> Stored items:
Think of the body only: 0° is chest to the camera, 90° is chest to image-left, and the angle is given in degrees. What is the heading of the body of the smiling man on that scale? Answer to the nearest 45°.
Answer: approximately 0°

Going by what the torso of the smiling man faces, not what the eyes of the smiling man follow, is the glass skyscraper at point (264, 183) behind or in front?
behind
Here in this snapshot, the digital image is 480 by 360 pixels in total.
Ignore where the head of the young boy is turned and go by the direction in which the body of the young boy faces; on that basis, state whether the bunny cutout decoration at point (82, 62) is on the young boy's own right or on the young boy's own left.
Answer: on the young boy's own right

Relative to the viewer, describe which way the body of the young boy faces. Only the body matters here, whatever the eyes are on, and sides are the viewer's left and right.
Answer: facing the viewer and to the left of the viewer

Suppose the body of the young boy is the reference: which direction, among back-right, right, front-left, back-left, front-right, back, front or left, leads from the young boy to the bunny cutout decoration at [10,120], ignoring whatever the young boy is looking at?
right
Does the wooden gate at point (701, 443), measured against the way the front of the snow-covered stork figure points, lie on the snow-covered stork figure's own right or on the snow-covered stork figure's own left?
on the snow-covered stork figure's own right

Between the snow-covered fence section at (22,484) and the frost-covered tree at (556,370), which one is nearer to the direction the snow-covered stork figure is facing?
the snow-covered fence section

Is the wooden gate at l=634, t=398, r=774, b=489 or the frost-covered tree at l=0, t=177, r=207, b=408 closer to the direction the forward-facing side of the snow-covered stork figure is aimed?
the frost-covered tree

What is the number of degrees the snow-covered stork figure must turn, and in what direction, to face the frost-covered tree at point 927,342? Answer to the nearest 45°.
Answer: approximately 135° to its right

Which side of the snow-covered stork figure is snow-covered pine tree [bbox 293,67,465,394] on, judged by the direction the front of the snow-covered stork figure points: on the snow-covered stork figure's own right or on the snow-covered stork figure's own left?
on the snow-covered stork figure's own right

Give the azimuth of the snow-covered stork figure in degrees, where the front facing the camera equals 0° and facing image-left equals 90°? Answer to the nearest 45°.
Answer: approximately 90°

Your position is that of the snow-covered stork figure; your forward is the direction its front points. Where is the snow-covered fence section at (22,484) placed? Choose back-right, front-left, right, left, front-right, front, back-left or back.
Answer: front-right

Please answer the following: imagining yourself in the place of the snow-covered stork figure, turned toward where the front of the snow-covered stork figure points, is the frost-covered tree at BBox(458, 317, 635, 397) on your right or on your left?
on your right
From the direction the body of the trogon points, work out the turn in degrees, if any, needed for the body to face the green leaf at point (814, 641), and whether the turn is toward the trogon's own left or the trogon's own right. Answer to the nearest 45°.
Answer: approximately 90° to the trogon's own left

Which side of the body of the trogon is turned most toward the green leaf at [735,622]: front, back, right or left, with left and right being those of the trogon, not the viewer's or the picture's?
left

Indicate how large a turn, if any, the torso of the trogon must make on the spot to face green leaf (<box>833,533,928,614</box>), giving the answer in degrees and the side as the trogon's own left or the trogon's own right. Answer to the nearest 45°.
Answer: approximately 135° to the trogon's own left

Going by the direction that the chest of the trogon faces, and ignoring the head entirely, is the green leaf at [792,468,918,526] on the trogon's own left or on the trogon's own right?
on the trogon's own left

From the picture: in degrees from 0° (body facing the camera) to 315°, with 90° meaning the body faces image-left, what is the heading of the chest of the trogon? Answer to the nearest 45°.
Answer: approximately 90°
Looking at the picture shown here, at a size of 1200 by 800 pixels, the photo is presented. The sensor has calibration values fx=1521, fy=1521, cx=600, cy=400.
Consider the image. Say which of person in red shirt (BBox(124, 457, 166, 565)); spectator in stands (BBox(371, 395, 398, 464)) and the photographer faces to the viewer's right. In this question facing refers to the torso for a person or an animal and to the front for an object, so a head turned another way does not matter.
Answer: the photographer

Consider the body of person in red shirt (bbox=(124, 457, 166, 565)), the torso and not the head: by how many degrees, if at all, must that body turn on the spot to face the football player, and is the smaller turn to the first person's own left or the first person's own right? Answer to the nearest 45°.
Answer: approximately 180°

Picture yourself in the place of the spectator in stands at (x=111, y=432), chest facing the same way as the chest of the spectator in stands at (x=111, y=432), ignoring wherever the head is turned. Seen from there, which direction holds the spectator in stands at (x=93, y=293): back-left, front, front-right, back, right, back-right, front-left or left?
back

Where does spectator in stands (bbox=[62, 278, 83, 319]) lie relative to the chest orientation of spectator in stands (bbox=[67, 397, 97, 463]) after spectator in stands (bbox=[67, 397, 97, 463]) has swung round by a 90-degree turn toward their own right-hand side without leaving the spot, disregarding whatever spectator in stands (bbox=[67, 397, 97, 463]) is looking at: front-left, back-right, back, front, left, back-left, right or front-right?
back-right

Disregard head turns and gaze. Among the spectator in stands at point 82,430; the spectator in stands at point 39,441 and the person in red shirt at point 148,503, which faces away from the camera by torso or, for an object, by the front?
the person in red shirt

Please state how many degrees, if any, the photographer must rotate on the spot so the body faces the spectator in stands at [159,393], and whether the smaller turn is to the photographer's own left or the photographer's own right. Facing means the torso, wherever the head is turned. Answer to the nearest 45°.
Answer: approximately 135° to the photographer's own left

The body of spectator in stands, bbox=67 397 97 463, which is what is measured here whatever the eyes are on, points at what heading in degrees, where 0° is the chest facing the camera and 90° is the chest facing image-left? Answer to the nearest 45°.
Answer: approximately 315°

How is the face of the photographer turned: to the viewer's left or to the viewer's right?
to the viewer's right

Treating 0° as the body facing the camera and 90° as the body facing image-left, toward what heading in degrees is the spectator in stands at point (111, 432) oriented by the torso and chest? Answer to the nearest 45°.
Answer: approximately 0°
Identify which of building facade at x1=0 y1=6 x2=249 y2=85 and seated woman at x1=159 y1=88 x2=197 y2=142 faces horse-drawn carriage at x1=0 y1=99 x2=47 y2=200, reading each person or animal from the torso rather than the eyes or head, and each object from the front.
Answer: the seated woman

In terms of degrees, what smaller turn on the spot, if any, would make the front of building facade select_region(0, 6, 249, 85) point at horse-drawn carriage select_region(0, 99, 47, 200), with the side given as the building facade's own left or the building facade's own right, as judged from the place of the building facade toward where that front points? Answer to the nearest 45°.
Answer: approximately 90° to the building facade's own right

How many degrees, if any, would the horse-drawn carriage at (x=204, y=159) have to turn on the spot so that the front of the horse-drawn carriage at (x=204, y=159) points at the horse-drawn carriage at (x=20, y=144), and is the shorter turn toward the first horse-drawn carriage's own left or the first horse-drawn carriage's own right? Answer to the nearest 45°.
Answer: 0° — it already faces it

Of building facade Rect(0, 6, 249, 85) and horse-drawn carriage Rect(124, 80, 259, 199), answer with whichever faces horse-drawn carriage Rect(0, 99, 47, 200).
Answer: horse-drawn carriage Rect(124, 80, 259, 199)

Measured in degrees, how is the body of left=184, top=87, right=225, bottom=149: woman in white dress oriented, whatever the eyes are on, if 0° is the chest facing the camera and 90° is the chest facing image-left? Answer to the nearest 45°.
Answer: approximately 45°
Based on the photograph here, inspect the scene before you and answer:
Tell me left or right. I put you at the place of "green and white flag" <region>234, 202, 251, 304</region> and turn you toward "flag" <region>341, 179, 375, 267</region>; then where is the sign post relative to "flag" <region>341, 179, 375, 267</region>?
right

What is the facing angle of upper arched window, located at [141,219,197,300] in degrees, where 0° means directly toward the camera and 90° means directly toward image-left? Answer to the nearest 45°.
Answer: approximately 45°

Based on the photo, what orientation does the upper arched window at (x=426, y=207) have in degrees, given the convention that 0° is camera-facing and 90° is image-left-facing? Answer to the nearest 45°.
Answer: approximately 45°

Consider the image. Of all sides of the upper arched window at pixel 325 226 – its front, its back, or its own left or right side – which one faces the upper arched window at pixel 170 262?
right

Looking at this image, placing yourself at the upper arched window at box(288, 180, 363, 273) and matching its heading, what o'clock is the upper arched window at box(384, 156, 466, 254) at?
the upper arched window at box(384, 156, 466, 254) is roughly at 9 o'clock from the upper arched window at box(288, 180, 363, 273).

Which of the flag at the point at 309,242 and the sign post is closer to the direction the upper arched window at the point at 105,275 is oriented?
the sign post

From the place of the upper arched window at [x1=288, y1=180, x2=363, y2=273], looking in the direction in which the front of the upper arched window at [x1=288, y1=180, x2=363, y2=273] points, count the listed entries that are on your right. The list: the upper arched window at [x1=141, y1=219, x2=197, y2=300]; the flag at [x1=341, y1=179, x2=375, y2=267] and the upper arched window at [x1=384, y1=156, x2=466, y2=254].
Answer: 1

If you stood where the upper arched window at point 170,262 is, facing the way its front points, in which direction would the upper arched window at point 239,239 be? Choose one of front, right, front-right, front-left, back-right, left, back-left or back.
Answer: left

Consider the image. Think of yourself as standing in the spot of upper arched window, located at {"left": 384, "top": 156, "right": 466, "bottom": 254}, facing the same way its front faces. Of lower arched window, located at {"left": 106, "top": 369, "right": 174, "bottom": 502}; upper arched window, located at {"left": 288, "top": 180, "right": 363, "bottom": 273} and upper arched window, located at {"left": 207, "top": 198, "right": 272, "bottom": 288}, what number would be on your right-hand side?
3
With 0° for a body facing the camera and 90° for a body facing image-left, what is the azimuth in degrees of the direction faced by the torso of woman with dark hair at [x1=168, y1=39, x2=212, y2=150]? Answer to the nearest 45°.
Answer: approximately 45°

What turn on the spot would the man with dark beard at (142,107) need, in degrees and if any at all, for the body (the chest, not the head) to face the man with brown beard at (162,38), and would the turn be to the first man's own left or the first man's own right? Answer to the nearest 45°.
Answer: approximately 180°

> Work request: Write out everything from the line containing "From the picture: in" down to the line containing "Answer: the photographer", both ends included, swapping "heading" for "bearing" and leaving all else as it is.

> Solution:
From the picture: in degrees from 0° (body facing the camera) to 315°, with 90° meaning the body faces image-left, what is the bearing of the chest of the trogon? Answer to the nearest 45°.
Answer: approximately 90°
Looking at the picture shown here, at a size of 1200 by 800 pixels, the photo is presented. The sensor has calibration values fx=1521, fy=1521, cx=600, cy=400.
Consider the image. Say which of person in red shirt (BBox(124, 457, 166, 565)); spectator in stands (BBox(371, 395, 398, 464)) and the photographer faces to the viewer's right. In this question facing refers to the torso for a person or an animal and to the front for an object, so a head turned another way does not matter.
Answer: the photographer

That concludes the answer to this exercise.